Under Section 37 the personal responsibilities of managers, directors and others in authority are laid out. Simply put, if a company commits a health and safety offence, and the blame for the breach, or the cause of it is found to be the director or as in this scenario the manager, the individual concerned may be indicted, whether or not proceedings are taken against the company.
As has been demonstrated the catering company made several breaches of the health and Safety at Work Etc Act, 1974. The catering company appear to set about the supply of refreshments at an event without any due regard for the health and safety of it’s own employees and others who may be affected by their acts or omissions.

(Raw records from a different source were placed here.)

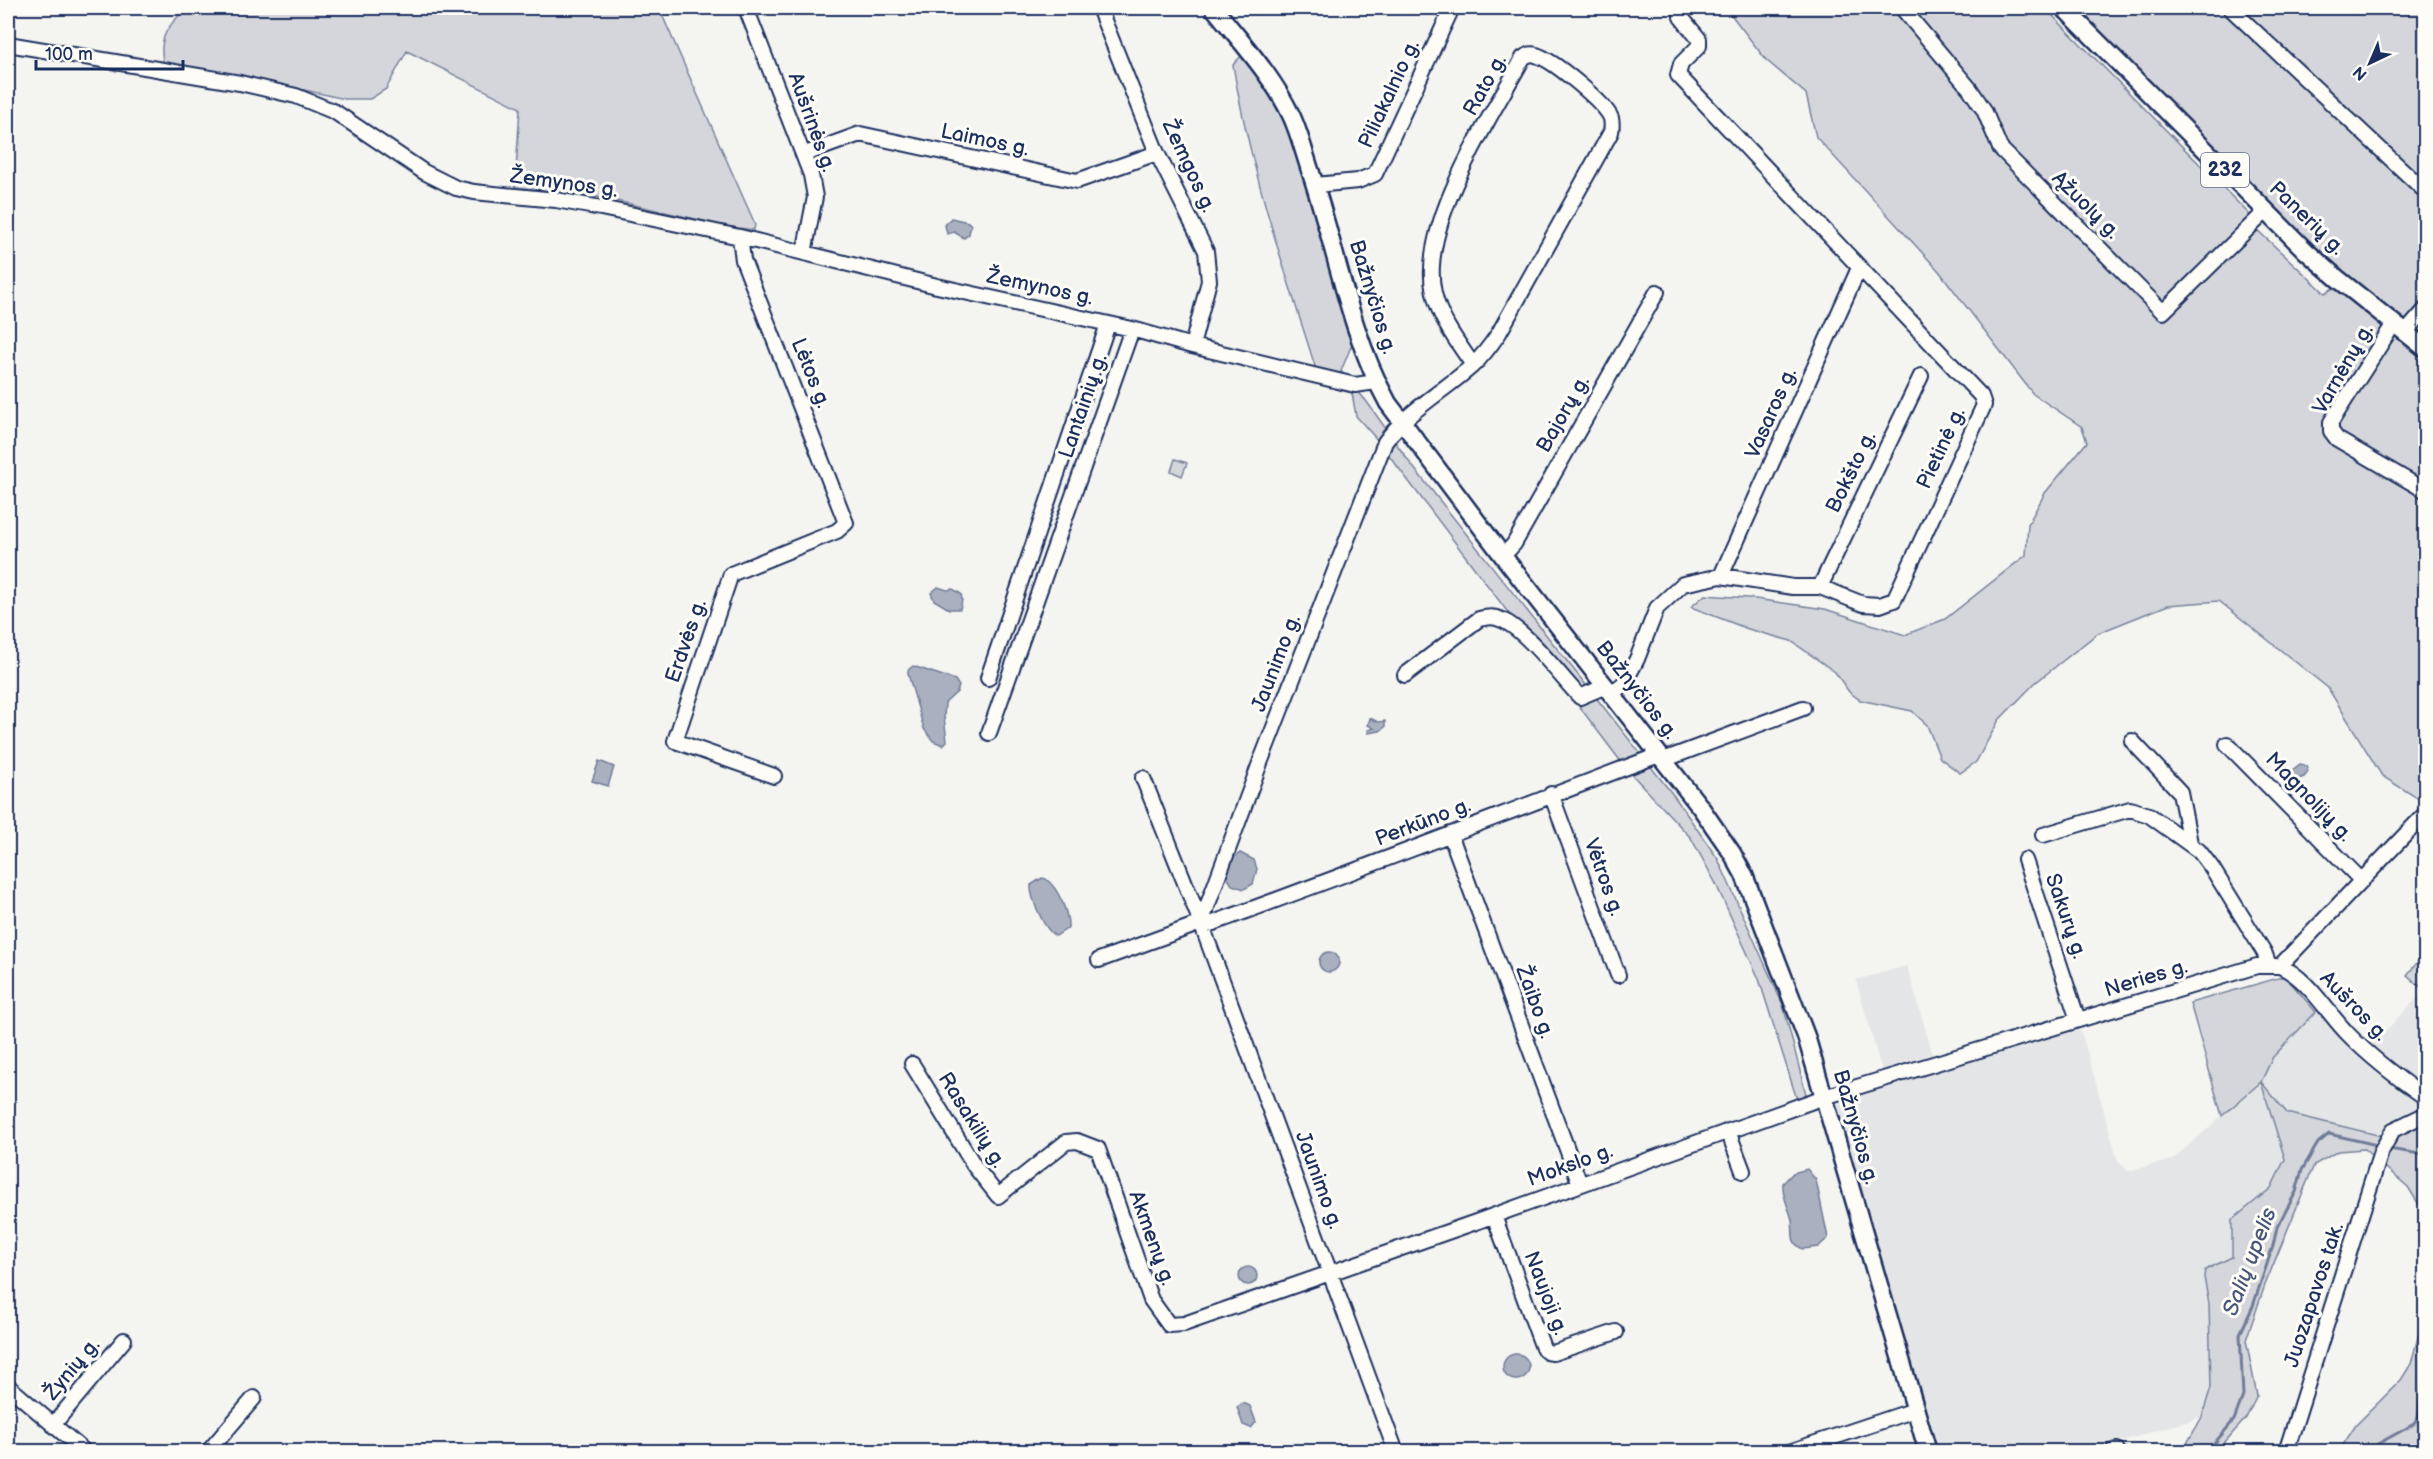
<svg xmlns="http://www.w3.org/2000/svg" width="2433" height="1459" font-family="'Balsamiq Sans',sans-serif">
<rect width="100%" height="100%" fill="#f4f4f1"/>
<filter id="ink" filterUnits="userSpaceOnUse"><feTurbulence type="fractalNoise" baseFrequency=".0167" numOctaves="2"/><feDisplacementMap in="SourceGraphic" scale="12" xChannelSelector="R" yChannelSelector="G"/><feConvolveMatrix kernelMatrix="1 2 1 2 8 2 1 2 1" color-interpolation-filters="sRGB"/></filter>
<g filter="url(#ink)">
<path fill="#e4e5e6" d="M1907 966 1933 1056 2069 1017 2082 1034 2118 1161 2128 1171 2172 1160 2261 1082 2273 1057 2316 1012 2357 1036 2370 1047 2425 990V1122L2390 1138 2287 1113 2262 1084 2285 1159 2271 1188 2232 1220V1257L2204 1278 2209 1304 2211 1387 2202 1417 2089 1451H1934L1831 1086 1882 1071 1856 980Z"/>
<path fill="#d4d6db" stroke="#78829c" stroke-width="1.5" d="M187 8H659L755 224 754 230 730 227 604 198 515 187 520 108 407 51 386 89 370 99H345L246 77 164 65C157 38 168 25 187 8Z
M1726 8H1898L1980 111 1993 140 2162 318 2255 228 2325 293 2335 287H2339L2386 326 2327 426 2425 494V803L2382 776 2328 688 2219 601 2168 605 2098 633 2035 683 1999 720 1976 762 1960 773 1940 758 1927 725 1912 711 1860 700 1849 692 1835 672 1791 641 1748 629 1691 607 1705 595 1748 598 1825 609 1905 635 1945 619 2026 555 2028 524 2045 493 2087 442 2082 427 2033 394 1939 271 1816 137 1806 94 1766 60Z
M1905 8H2045L2254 219 2164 305 2003 148 1985 107Z
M2071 8H2425V342L2351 280 2301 234Z
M1242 55 1267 86 1285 118 1334 271 1345 324 1352 344 1341 371 1367 402 1410 463 1674 796 1718 859 1783 1005 1808 1102 1799 1106 1759 979 1715 882 1691 838 1625 767 1379 442 1356 416 1352 393 1321 385C1288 280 1251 174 1233 65Z
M2396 333 2425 354V487L2340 437 2335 423Z
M1175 459 1187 463 1182 476 1171 471Z
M2425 953V991L2407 975Z
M2285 976 2316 1012 2273 1057 2261 1082 2287 1113 2390 1138 2425 1122V1214L2408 1187 2364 1149 2338 1151 2314 1165 2265 1285 2246 1340 2257 1396 2246 1418 2217 1451 2182 1452 2202 1417 2211 1387 2209 1304 2204 1277 2205 1270 2232 1257V1220L2271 1188 2285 1159 2261 1082 2222 1116 2190 1003Z
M2425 1293V1444L2423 1449 2413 1451H2339L2356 1425 2401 1380 2411 1364 2424 1314Z"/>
<path fill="#aab0bf" stroke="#717c98" stroke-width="1.5" d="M951 218 968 222 971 225 969 234 964 238 954 232 947 234 945 225Z
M938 587 947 590 953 589 961 594 962 600 960 609H949L934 600 931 593Z
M913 666 955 680 959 686 957 692 945 703 944 717 947 741 943 745 933 741 924 729 908 674V670Z
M1370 718 1378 722 1385 721V727L1380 731 1368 733V730L1374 728 1368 725Z
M599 761 614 767 608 786 592 781Z
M2300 764 2306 766 2308 772 2304 777 2292 781 2287 774Z
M1240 853 1254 860 1257 869 1253 884 1244 889 1232 885 1226 875 1232 859Z
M1042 878 1046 879C1058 888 1069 913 1068 928L1056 936C1045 932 1030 897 1031 885Z
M1319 962a10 10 0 1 1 20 0a10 10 0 1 1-20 0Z
M1807 1169 1816 1180 1828 1238 1818 1247 1803 1249C1789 1243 1794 1232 1792 1220 1789 1207 1782 1198 1783 1183L1793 1173Z
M1239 1276a9 9 0 1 1 18 0a9 9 0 1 1-18 0Z
M1503 1367a13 13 0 1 1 26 0a13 13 0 1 1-26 0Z
M1243 1403 1250 1406 1256 1422 1251 1428 1243 1425 1237 1407Z"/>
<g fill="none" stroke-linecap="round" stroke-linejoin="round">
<path stroke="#717c98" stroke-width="3" d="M2389 1149 2426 1155
M2207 1452 2234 1420 2243 1396 2240 1334 2253 1306 2273 1246 2277 1227 2296 1192 2302 1170 2318 1143 2329 1134 2377 1145
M2363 1452 2414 1424 2418 1418 2426 1359"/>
<defs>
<path id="minor" d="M746 8 811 175 815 197 804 253
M1099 8 1157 153 1206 251 1209 281 1192 346
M1902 8 1970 89 1984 110 2000 148 2163 312 2266 211
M2230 8 2426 192
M8 44 240 83 296 96 335 112 424 172 456 188 474 192 556 200 601 208 740 237 937 286 1132 329 1192 346 1355 385 1376 382
M805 154 860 134 1077 181 1157 153
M1315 185 1358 181 1375 174 1452 8
M740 237 743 260 846 523 837 531 731 574 675 741 774 776
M2393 325 2331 422V431L2337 439 2426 491
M2405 333 2426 309
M1503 556 1514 544 1657 292
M1721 576 1859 268
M1820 587 1921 376
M1405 675 1479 619C1488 617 1494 616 1502 620 1526 630 1561 677 1580 697L1606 686
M988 678 1108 324
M1612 694 1625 682 1637 659 1657 608 1683 584 1721 576 1793 587H1820L1863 604 1880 605 1894 600 1984 405 1981 396 1678 75 1681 64 1699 46V39L1681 17
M989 733 1132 329
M2132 741 2180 792 2190 843
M2227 744 2361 880
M1663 760 1803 708
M1143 778 1201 923 1396 1452
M1551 794 1618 975
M1450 834 1580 1184
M2043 835 2130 809 2149 815 2199 851 2212 868 2264 952 2269 965
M2025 860 2078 1020
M1202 927C1356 872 1507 812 1659 755
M1099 960 1201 923 1260 763 1385 442C1407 411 1444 391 1472 366 1483 356 1491 345 1499 333L1611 132C1612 127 1612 123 1611 118 1604 102 1553 60 1536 55 1531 53 1527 55 1523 58 1491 117 1418 226 1434 293 1440 320 1458 343 1473 365
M2280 966C2309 979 2327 1013 2349 1035 2372 1059 2399 1079 2426 1098
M912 1064 975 1167 998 1196 1066 1142 1077 1141 1098 1149 1151 1300 1169 1325 1184 1324 1473 1223 1824 1097 2257 966H2280L2426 813
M1728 1131 1743 1171
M1494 1216 1543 1348 1547 1352 1553 1353 1616 1332
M8 1386 85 1452
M53 1425 124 1340
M208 1452 254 1398
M1789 1452 1915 1410
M2112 1452 2117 1450
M2286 1452 2381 1152 2393 1130 2426 1114"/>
<path id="major" d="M1214 8C1241 42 1272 75 1291 115 1299 132 1304 152 1310 170 1336 247 1349 332 1388 403L1503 556 1701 808 1732 853 1744 875 1806 1036 1928 1452
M2064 8 2306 251 2337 278 2426 349"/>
</defs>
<use href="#minor" stroke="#1b2f5e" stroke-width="18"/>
<use href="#major" stroke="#1b2f5e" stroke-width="21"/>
<use href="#minor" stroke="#fdfcf7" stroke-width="14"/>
<use href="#major" stroke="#fdfcf7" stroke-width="16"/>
</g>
</g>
<g text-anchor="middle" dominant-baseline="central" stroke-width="6" stroke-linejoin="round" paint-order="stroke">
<rect fill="#fdfcf7" stroke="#5f6c8c" stroke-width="1.5" x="2201" y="153" width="48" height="34" rx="4.5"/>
<g font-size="20" font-weight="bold" fill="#1b2f5e">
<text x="2225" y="170">232</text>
</g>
<g font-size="21" fill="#1b2f5e" stroke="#fdfcf7">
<text transform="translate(1485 85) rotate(-61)">Rato g.</text>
<text transform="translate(1389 94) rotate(-65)">Piliakalnio g.</text>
<text transform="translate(812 122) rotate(70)">Aušrinės g.</text>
<text transform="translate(985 140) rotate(12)">Laimos g.</text>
<text transform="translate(1189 166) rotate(65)">Žemgos g.</text>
<text transform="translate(564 183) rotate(8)">Žemynos g.</text>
<text transform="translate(2086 205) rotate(45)">Ąžuolų g.</text>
<text transform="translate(2307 218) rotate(44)">Panerių g.</text>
<text transform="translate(1040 287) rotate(12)">Žemynos g.</text>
<text transform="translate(1373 297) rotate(73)">Bažnyčios g.</text>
<text transform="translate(2343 369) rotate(-60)">Varnėnų g.</text>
<text transform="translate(811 373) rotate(68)">Lėtos g.</text>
<text transform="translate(1083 406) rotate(-71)">Lantainių g.</text>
<text transform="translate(1771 413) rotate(-66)">Vasaros g.</text>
<text transform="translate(1563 414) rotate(-60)">Bajorų g.</text>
<text transform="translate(1941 448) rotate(-65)">Pietinė g.</text>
<text transform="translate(1851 472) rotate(-64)">Bokšto g.</text>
<text transform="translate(686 641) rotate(-71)">Erdvės g.</text>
<text transform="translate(1276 663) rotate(-69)">Jaunimo g.</text>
<text transform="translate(1637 690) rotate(52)">Bažnyčios g.</text>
<text transform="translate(2309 797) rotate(46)">Magnolijų g.</text>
<text transform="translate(1423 822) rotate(-21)">Perkūno g.</text>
<text transform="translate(1604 877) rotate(70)">Vėtros g.</text>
<text transform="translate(2066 916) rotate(71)">Sakurų g.</text>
<text transform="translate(2146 978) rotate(-17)">Neries g.</text>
<text transform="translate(1535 1002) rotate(70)">Žaibo g.</text>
<text transform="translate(2354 1006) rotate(46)">Aušros g.</text>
<text transform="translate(972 1120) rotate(58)">Rasakilių g.</text>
<text transform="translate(1856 1127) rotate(74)">Bažnyčios g.</text>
<text transform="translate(1570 1165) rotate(-20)">Mokslo g.</text>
<text transform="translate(1319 1180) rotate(70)">Jaunimo g.</text>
<text transform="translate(1152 1238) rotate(70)">Akmenų g.</text>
<text transform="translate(1546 1293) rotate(69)">Naujoji g.</text>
<text transform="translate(2314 1295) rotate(-72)">Juozapavos tak.</text>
<text transform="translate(72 1369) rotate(-50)">Žynių g.</text>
</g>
<g font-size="22" font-style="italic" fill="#46567b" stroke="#fdfcf7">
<text transform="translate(2250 1262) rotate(-69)">Salių upelis</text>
</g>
</g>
<rect width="2433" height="1459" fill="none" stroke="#fdfcf7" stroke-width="30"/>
<rect x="15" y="15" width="2403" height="1429" fill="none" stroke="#1b2f5e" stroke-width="2" filter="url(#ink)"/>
<g transform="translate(2370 63) rotate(224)" stroke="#fdfcf7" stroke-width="4.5" paint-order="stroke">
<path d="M0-4.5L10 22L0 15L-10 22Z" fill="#1b2f5e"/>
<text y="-9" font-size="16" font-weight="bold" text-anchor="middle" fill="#1b2f5e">N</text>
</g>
<path d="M36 60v9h147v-9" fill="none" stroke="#1b2f5e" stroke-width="3"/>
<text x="45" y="60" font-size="18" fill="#1b2f5e" stroke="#fdfcf7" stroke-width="4.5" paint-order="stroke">100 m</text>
</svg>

It would appear that safe systems of work were not engaged regarding checking and assessing of equipment prior to commencement of use, which may or may not have partially been due to a lack of supervision and training. It would also appear that the maintenance of both the equipment and the site in general including the maintenance of safe access and egress were totally disregarded.
REFERENCES
Bolton MBC v Malrod Installations Ltd [1993] ICR 358.
Kloss, D. (1998) Occupational Health Law (3rd Edition), Oxford: Blackwell Science Ltd.
Parliament (1974) Health and Safety at Work etc. Act London: HMSO.
Ritson, J (1983) The Health and Safety at Work Act Beckenham: Ravenswood Publications Ltd.